→ **TASK INSTRUCTIONS**
Go through the data below and report how many lines contain "Heather"; the reply holds only that number.

→ **STORED DATA**
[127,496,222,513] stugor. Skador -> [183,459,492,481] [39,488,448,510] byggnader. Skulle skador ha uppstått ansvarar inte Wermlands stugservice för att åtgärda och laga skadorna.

--

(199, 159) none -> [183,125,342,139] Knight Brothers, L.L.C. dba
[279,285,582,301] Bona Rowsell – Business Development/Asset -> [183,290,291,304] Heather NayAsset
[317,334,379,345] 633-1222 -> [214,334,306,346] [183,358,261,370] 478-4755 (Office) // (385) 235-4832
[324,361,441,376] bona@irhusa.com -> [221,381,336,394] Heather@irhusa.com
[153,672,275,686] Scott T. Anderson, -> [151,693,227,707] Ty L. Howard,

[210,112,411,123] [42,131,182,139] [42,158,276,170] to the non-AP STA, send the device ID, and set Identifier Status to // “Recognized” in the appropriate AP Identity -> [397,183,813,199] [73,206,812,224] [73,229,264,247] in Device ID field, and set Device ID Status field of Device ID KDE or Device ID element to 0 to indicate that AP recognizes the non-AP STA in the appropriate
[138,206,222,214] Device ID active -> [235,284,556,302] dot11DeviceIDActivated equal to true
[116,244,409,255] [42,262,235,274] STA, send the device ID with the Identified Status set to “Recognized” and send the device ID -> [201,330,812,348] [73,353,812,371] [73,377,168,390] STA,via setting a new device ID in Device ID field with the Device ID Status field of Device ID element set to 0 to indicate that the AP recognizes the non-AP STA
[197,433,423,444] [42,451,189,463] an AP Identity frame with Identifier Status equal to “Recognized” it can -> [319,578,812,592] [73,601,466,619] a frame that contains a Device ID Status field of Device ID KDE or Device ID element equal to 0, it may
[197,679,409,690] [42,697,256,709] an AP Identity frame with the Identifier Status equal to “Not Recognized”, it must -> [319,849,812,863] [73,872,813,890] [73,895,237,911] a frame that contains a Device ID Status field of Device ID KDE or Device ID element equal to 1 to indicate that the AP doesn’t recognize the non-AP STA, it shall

→ **TASK ANSWER**
2